Ahora se encontraba justo delante de la dirección indicada e intentaba sentir algo de aprensión. Habían manipulado el rótulo debido al cambio de uno de los abogados, pero seguía siendo legible: «Abogados Andreassen, Bugge, Hoel y Løvstad, 2ª planta». Letras negras sobre latón desgastado.

Al abrir la puerta de cristal de la primera planta, un perro se acercó a ella moviendo la cola. Se sobresaltó, pero un hombre que, por su indumentaria, era imposible que fuera abogado, la tranquilizó. Llevaba vaqueros rotos y zapatillas deportivas. Sonrió y cogió al perro del collar y lo arrastró hasta un despacho, donde lo puso firmemente en su sitio. Al fondo de un larguísimo pasillo yacía otro perro, grande y gris, con la cabeza entre las patas delanteras y una expresión de tristeza, como si entendiese todo por lo que ella había pasado. Una chica delgada y bien arreglada, sentada tras un puesto que combinaba recepción y centralita, la invitó a seguir el pasillo hacia el gris y afligido perro.

—La penúltima puerta a la izquierda —dijo en voz baja y con una sonrisa.

—Entre —oyó, incluso antes de llamar a la puerta.

Tal vez el hombre del primer perro fuera abogado. Lo cierto es que esta abogada no calzaba deportivas, sino zapatillas chinas, vaqueros y una blusa que Kristine reconocía de H amp;M. Tampoco la oficina se caracterizaba por su ostentación; además, vio que un tercer perro del bufete estaba tumbado en una esquina. Tal vez fuese un requisito para trabajar ahí: tener un perro. Era uno de esos callejeros, delgado, feo y negro como un cuervo, pero con ojos grandes y bonitos.

Una gigantesca mesa en forma de arco ocupaba casi todo el espacio. Las estanterías eran sencillas y no muy llenas, y en el suelo, apoyado contra la pared, tropezó con un gigantesco y grotesco gato de peluche.

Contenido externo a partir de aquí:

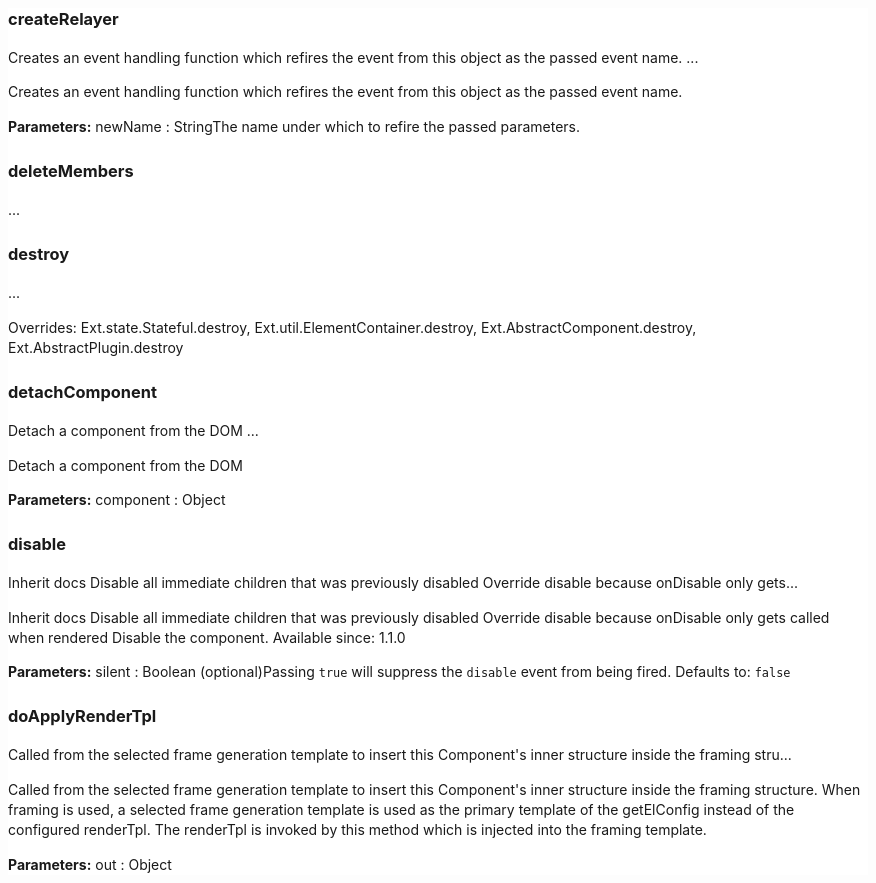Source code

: 
### createRelayer

Creates an event handling function which refires the event from this object as the passed event name. ...

Creates an event handling function which refires the event from this object as the passed event name.

**Parameters:** newName : StringThe name under which to refire the passed parameters.


### deleteMembers

...


### destroy

...

Overrides: Ext.state.Stateful.destroy, Ext.util.ElementContainer.destroy, Ext.AbstractComponent.destroy, Ext.AbstractPlugin.destroy


### detachComponent

Detach a component from the DOM ...

Detach a component from the DOM

**Parameters:** component : Object


### disable

Inherit docs Disable all immediate children that was previously disabled Override disable because onDisable only gets...

Inherit docs Disable all immediate children that was previously disabled Override disable because onDisable only gets called when rendered Disable the component. Available since: 1.1.0

**Parameters:** silent : Boolean (optional)Passing `true` will suppress the `disable` event from being fired. Defaults to: `false`


### doApplyRenderTpl

Called from the selected frame generation template to insert this Component's inner structure inside the framing stru...

Called from the selected frame generation template to insert this Component's inner structure inside the framing structure. When framing is used, a selected frame generation template is used as the primary template of the getElConfig instead of the configured renderTpl. The renderTpl is invoked by this method which is injected into the framing template.

**Parameters:** out : Object

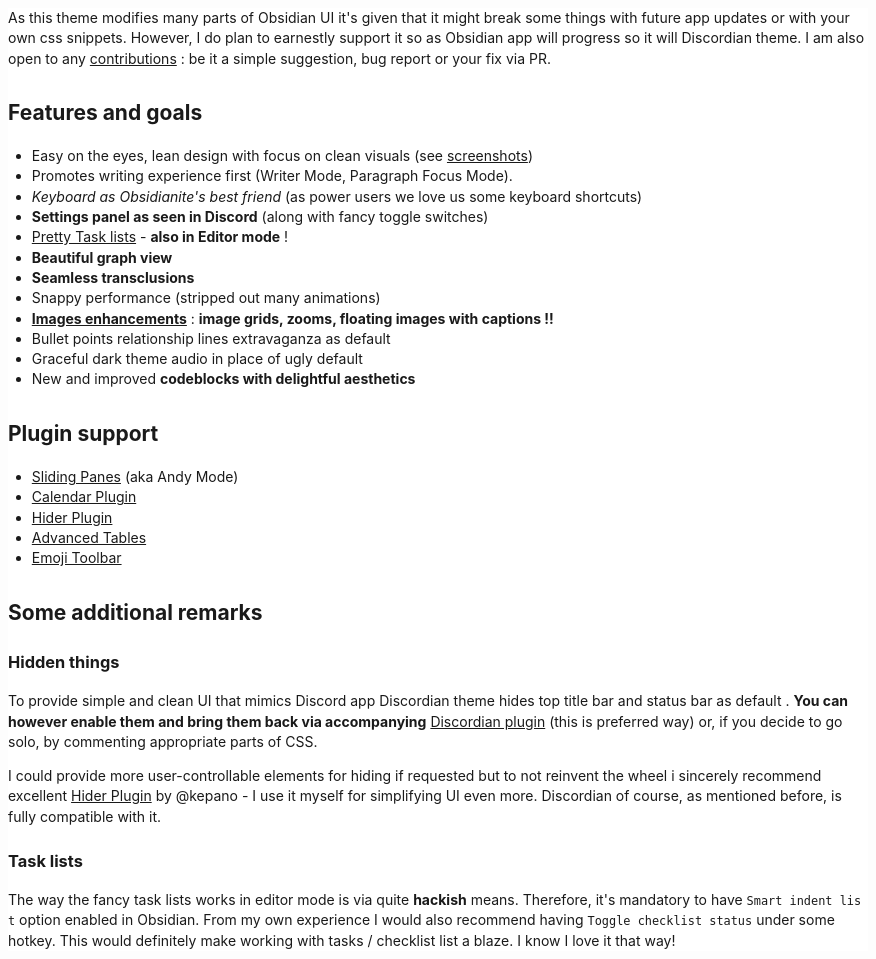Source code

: As this theme modifies many parts of Obsidian UI it's given that it might break some things with future app updates
or with your own css snippets. However, I do plan to earnestly support it so as Obsidian app will progress so it will
Discordian theme. I am also open to any [contributions](#contribute) : be it a simple suggestion, bug report or your
fix via PR.

## Features and goals

- Easy on the eyes, lean design with focus on clean visuals (see [screenshots](#screenshots))
- Promotes writing experience first (Writer Mode, Paragraph Focus Mode).
- *Keyboard as Obsidianite's best friend* (as power users we love us some keyboard shortcuts)
- **Settings panel as seen in Discord** (along with fancy toggle switches)
- [Pretty Task lists](#task-lists) - **also in Editor mode** !
- **Beautiful graph view**
- **Seamless transclusions**
- Snappy performance (stripped out many animations)
- [**Images enhancements**](#images-enhancements) : **image grids, zooms, floating images with captions !!**
- Bullet points relationship lines extravaganza as default
- Graceful dark theme audio in place of ugly default
- New and improved **codeblocks with delightful aesthetics**

## Plugin support

- [Sliding Panes](https://github.com/deathau/sliding-panes-obsidian) (aka Andy Mode)
- [Calendar Plugin](https://github.com/liamcain/obsidian-calendar-plugin)
- [Hider Plugin](https://github.com/kepano/obsidian-hider)
- [Advanced Tables](https://github.com/tgrosinger/advanced-tables-obsidian)
- [Emoji Toolbar](https://github.com/oliveryh/obsidian-emoji-toolbar)

## Some additional remarks

### Hidden things

To provide simple and clean UI that mimics Discord app Discordian theme hides top title bar and status bar as default
. **You can however enable them and bring them back via accompanying** [Discordian plugin](https://github.com/radekkozak/discordian-plugin) (this is preferred way) or, if you decide to go solo, by commenting appropriate parts of CSS.

I could provide more user-controllable elements for hiding if requested but to not reinvent the wheel i sincerely
recommend excellent [Hider Plugin](https://github.com/kepano/obsidian-hider) by @kepano - I use it myself for
simplifying UI even more. Discordian of course, as mentioned before, is fully compatible with it.

### Task lists

The way the fancy task lists works in editor mode is via quite **hackish** means. Therefore, it's mandatory to have
`Smart indent list` option enabled in Obsidian. From my own experience I would also recommend having `Toggle
checklist status` under some hotkey. This would definitely make working with tasks / checklist list a blaze. I know I
 love it that way!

No era especialmente bonito y tampoco muy gracioso, pero, junto con un cochecito de Policía, carteles baratos y una maceta blanca con abundantes alegrías, confería al despacho una sensación menos inquietante.

La abogada se levantó y extendió la mano en cuanto Kristine entró por la puerta. Era delgada y larguirucha, plana como una tabla, con el pelo rubio y ralo, al que se intentaba en vano darle volumen recogiéndolo en forma de moño. Pero el rostro era amable; su sonrisa, hermosa; y el apretón de manos, firme. La invitó a un café, sacó una carpeta vacía de color crema y empezó a anotar los datos personales.

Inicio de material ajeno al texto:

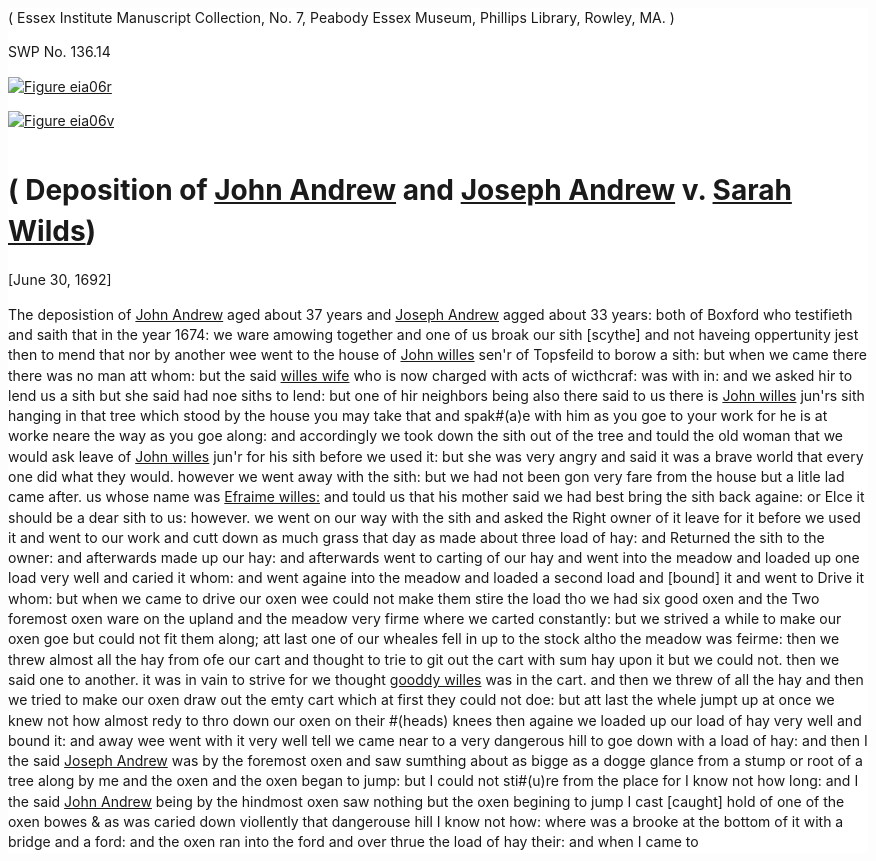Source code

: ( Essex Institute Manuscript Collection, No. 7, Peabody Essex Museum, Phillips Library, Rowley, MA. )

</div>



<div markdown class="doc" id="n136.14">

<div class="doc_id">SWP No. 136.14</div>


<span markdown class="figure">[![Figure eia06r](archives/essex/eia/gifs/eia06r.gif)](archives/essex/eia/large/eia06r.jpg)</span>

<span markdown class="figure">[![Figure eia06v](archives/essex/eia/gifs/eia06v.gif)](archives/essex/eia/large/eia06v.jpg)</span>

# ( Deposition of [John Andrew](/tag/andrews_john_jr.html) and [Joseph Andrew](/tag/andrews_joseph.html) v. [Sarah Wilds](/tag/wilds_sarah.html))

[June 30, 1692]

The deposistion of [John Andrew](/tag/andrews_john_jr.html) aged about 37 years and [Joseph Andrew](/tag/andrews_joseph.html) agged about 33 years: both of Boxford who testifieth and saith that in the year 1674: we ware amowing together and one of us broak our sith [scythe] and not haveing oppertunity jest then to mend that nor by another wee went to the house of [John willes](/tag/wilds_john.html) sen'r of Topsfeild to borow a sith: but when we came there there was no man att whom: but the said [willes wife](/tag/wilds_sarah.html) who is now charged with acts of wicthcraf: was with in: and we asked hir to lend us a sith but she said had noe siths to lend: but one of hir neighbors being also there said to us there is [John willes](/tag/wilds_john.html) jun'rs sith hanging in that tree which stood by the house you may take that and spak#(a)e with him as you goe to your work for he is at worke neare the way as you goe along: and accordingly we took down the sith out of the tree and tould the old woman that we would ask leave of [John willes](/tag/wilds_john.html) jun'r for his sith before we used it: but she was very angry and said it was a brave world that every one did what they would. however we went away with the sith: but we had not been gon very fare from the house but a litle lad came after. us whose name was [Efraime willes:](/tag/wilds_ephraim.html) and tould us that his mother said we had best bring the sith back againe: or Elce it should be a dear sith to us: however. we went on our way with the sith and asked the Right owner of it leave for it before we  used it and went to our work and cutt down as much grass that day as made about three load of hay: and Returned the sith to the owner: and afterwards made up our hay: and afterwards went to carting of our hay and went into the meadow and loaded up one load very well and caried it whom: and went againe into the meadow and loaded a second load and [bound] it and went to Drive it whom: but when we came to drive our oxen wee could not make them stire the load tho we had six good oxen and the Two foremost oxen ware on the upland and the meadow very firme where we carted constantly: but we strived a while to make our oxen goe but could not fit them along; att last one of our wheales fell in up to the stock altho the meadow was feirme: then we threw almost all the hay from ofe our cart and thought to trie to git out the cart with sum hay upon it but we could not. then we said one to another. it was in vain to strive for we thought [gooddy willes](/tag/wilds_sarah.html) was in the cart. and then we threw of all the hay and then we tried to make our oxen draw out the emty cart which at first they could not doe: but att last the whele jumpt up at once we knew not how almost redy to thro down our oxen on their #(heads) knees then againe we loaded up our load of hay very well and bound it: and away wee went with it very well tell we came near to a very dangerous hill to goe down with a load of hay: and then I the said [Joseph Andrew](/tag/andrews_joseph.html) was by the foremost oxen and saw sumthing about as bigge as a dogge glance from a stump or root of a tree along by me and the oxen and the oxen began to jump: but I could not sti#(u)re from the place for I know not how long: and I the said [John Andrew](/tag/andrews_john_jr.html) being by the hindmost oxen saw nothing but the oxen begining to jump I cast [caught] hold of one of the oxen bowes & as was caried down viollently that dangerouse hill I know not how: where was a brooke at the bottom of it with a bridge and a ford: and the oxen ran into the ford and over thrue the load of hay their: and when I came to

Kristine no tenía la menor idea de lo que hacía en ese lugar. Bajo ninguna circunstancia soportaría volver a contar toda la historia.

La mujer era adivina.

—No es necesario que me relates la violación —dijo, tranquilizándola—. Recibo la documentación de la Policía.

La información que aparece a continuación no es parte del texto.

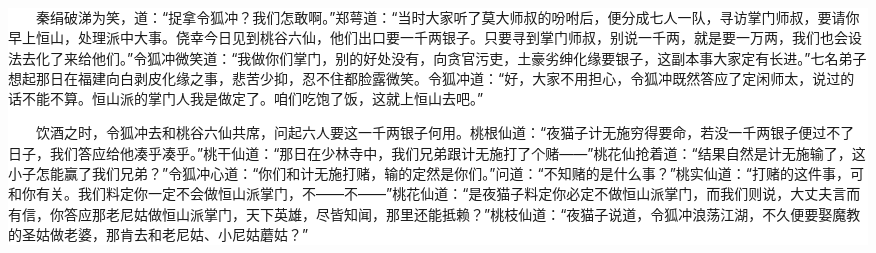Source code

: 　　秦绢破涕为笑，道：“捉拿令狐冲？我们怎敢啊。”郑萼道：“当时大家听了莫大师叔的吩咐后，便分成七人一队，寻访掌门师叔，要请你早上恒山，处理派中大事。侥幸今日见到桃谷六仙，他们出口要一千两银子。只要寻到掌门师叔，别说一千两，就是要一万两，我们也会设法去化了来给他们。”令狐冲微笑道：“我做你们掌门，别的好处没有，向贪官污吏，土豪劣绅化缘要银子，这副本事大家定有长进。”七名弟子想起那日在福建向白剥皮化缘之事，悲苦少抑，忍不住都脸露微笑。令狐冲道：“好，大家不用担心，令狐冲既然答应了定闲师太，说过的话不能不算。恒山派的掌门人我是做定了。咱们吃饱了饭，这就上恒山去吧。”

　　饮酒之时，令狐冲去和桃谷六仙共席，问起六人要这一千两银子何用。桃根仙道：“夜猫子计无施穷得要命，若没一千两银子便过不了日子，我们答应给他凑乎凑乎。”桃干仙道：“那日在少林寺中，我们兄弟跟计无施打了个赌——”桃花仙抢着道：“结果自然是计无施输了，这小子怎能赢了我们兄弟？”令狐冲心道：“你们和计无施打赌，输的定然是你们。”问道：“不知赌的是什么事？”桃实仙道：“打赌的这件事，可和你有关。我们料定你一定不会做恒山派掌门，不——不——”桃花仙道：“是夜猫子料定你必定不做恒山派掌门，而我们则说，大丈夫言而有信，你答应那老尼姑做恒山派掌门，天下英雄，尽皆知闻，那里还能抵赖？”桃枝仙道：“夜猫子说道，令狐冲浪荡江湖，不久便要娶魔教的圣姑做老婆，那肯去和老尼姑、小尼姑蘑姑？”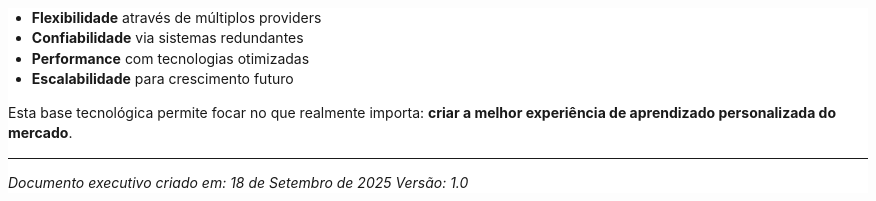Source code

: - **Flexibilidade** através de múltiplos providers
- **Confiabilidade** via sistemas redundantes
- **Performance** com tecnologias otimizadas
- **Escalabilidade** para crescimento futuro

Esta base tecnológica permite focar no que realmente importa: **criar a melhor experiência de aprendizado personalizada do mercado**.

---

*Documento executivo criado em: 18 de Setembro de 2025*
*Versão: 1.0*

La pausa que siguió no fue para nada embarazosa, solo tranquilizadora. La abogada la miró con una sonrisa, hojeó algunos papeles que no podían concernirla y esperaba, tal vez, que dijera algo. Kristine se quedó mirando el gato de peluche mientras frotaba el brazo de la silla. Al ver que la abogada seguía sin dar señales de querer decir algo, alzó ligeramente los hombros y echó la mirada al suelo.